Text of the “ten-minute talk” I gave to Harvard/Radcliffe 1966 classmates gathered for our 55th reunion via Zoom on June 21, 2021.
I would like to explore the connections between my work on Our Bodies, Ourselves (OBOS) and my new memoir, These Walls Between Us: A Memoir of Friendship across Race and Class.
Shortly after I graduated from college, feminism arrived in my life. Feminism challenged me to develop a new perspective on familiar scenes and relationships, to look at my kitchen and bedroom, for example, through a new lens. I had to learn new words like sexism, patriarchy, liberation, as well as the words of my own sexuality that I had never heard said aloud before. These were keys to a freedom I hadn’t known I needed.
I think of myself as I was then, a traditionally raised upper middle class Protestant white woman whose Republican family depended on the New York Herald Tribune for news. The new vocabulary of feminism – political, social, personal – was unfamiliar and awkward for me. I remember, on my way to becoming a women’s health activist and a sex educator, how I stood in front of the mirror to practice saying the words – clitoris, orgasm, masturbation, so that I could say them in public without blushing. I remember the moment with my husband when I first spoke the words, “as a feminist,” in conversation. I remember his silence. New Words, a feminist bookstore that opened in Cambridge at that time, had it right: we were learning new words for our lives. The transition was often not comfortable.
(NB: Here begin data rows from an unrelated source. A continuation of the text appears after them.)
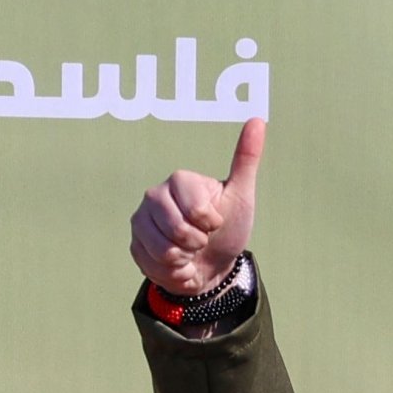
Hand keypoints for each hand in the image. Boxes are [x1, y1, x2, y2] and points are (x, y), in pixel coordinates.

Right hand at [132, 117, 266, 295]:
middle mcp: (155, 195)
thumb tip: (258, 120)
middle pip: (177, 230)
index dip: (210, 223)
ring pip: (164, 250)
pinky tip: (179, 263)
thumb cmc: (228, 227)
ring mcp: (141, 220)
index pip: (195, 209)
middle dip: (197, 243)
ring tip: (189, 251)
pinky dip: (174, 272)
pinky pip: (154, 264)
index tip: (215, 222)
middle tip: (202, 238)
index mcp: (180, 180)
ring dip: (185, 260)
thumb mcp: (242, 195)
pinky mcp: (135, 244)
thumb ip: (246, 159)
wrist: (212, 265)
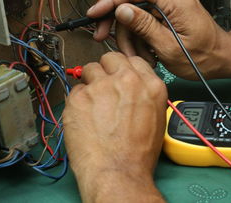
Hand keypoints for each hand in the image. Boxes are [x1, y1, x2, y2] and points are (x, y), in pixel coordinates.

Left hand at [63, 52, 166, 201]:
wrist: (118, 172)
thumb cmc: (137, 154)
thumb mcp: (156, 118)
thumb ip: (145, 95)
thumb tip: (133, 88)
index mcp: (150, 85)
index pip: (133, 60)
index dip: (123, 68)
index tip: (117, 73)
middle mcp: (127, 81)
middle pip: (110, 58)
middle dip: (105, 69)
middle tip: (102, 84)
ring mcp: (101, 87)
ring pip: (89, 69)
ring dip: (89, 82)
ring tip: (92, 103)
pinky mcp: (79, 97)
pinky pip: (75, 90)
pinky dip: (77, 101)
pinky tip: (83, 117)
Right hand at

Even the word “we” was in transition. My feminist women’s group, the Boston Women’s Health Book Collective, assumed early on that we as a group of white, college-educated women could say “we” and mean all women. We all have bodies, right? We are more alike than different, aren’t we? Through feedback, challenge and confrontation from women of color health activists like our colleagues in the National Black Women’s Health Project, we soon began to understand that white middle class women’s health issues were not necessarily those that most affected the lives and wellbeing of women of color and poor women, who faced pressing issues like sterilize abuse, for example, and the shocking rate of mortality for Black mothers and babies that continues today.
Part of my political education happened right there: women are as divided by class and race as we are united in being female. In fact, decades later, we would understand from the movement for trans liberation that we don’t even all mean the same thing when we say “a woman’s body.” These differences matter.
Motivated to learn more of this wider “we”, I began to read, almost exclusively, works by African American women and other women of color. Pulling their award-winning books from the packed shelves of New Words bookstore, I began to make up for the limits of my education in Harvard’s 1960’s English department. I began to study racism.
In becoming a feminist, I had looked at what took place in my kitchen and my bedroom with new eyes, and learned to use new words. As I became more aware of racism – and this took a far longer time, as I am privileged in so many ways by institutional racism – I began to bring a new perspective to other familiar scenes.
Here, for example, is the scene that gave my new book its title. A summer rental by a beach on the Atlantic Ocean. My mother—tanned white skin, blond hair—sits at a small, square dining table in a corner of an airy, sunny living room that overlooks the sea. She is eating a lunch of cucumber sandwiches just prepared for her by a young African American woman named Mary Norman, who endures the isolation of this remote white enclave each summer in order to supplement her salary in the New Jersey county corrections system. The back of my mother’s chair touches the wall that the dining area shares with the kitchen. In the kitchen, with her back to the same wall, Mary Norman sits at the end of a long trestle table, eating her own lunch. Because no one else is in the house at the moment, the kitchen door, which usually stays firmly closed, is open. The two women, back to back, are having lunch and talking.
I discovered this scene one day in the summer of my first wedding, 1964, when I returned from errands and walked past the two sets of open windows. Only decades later, after a lot of reading and a lot of learning and a slowly evolving friendship with Mary Norman, did I bring a new vocabulary to this remembered scene. The racist rules of domestic service, in which a black domestic worker is not allowed to sit in the presence of the white employer; the way white women use black domestic workers as confidants, even call them “friends” but do not treat them as equals; the ways my mother’s wealth rested solidly on centuries of unpaid work by enslaved African Americans in the south and even, quiet as it’s kept, in the north; the ways that Mary Norman’s opportunities to build financial security were being successfully and purposefully undermined by racist federal housing policies. Two women, back to back, talking. Who was free to say what? Why was each woman so lonely? And, on the long deserted ocean beach just outside the living room window, why was Mary Norman allowed only in the white uniform of service? Why did Mary and I, when we begin to walk that beach, and to talk, and maybe to become friends, have to wait until nightfall?
Learning to ask these questions revealed, for me, the white supremacy that is not the visible violence of extremists like the KKK, but the daily operation of a system that advantages people thought of as white over people of color at every turning.
White privilege, white fragility, white supremacy. Whiteness as a salient and never neutral factor in our common life. These are very present realities in communities of color. Still, speaking the words is often awkward for me, and maybe for many white members of our class. I am learning to put these words to use—as questions I ask myself, as ways to understand the world. I invite those of you who are white to do the same. Using a more accurate language, and heeding Black leaders who do so, will help us name social ills that put our country in great danger. I believe we must continue to tackle these ills, with all the energy and wisdom we have left.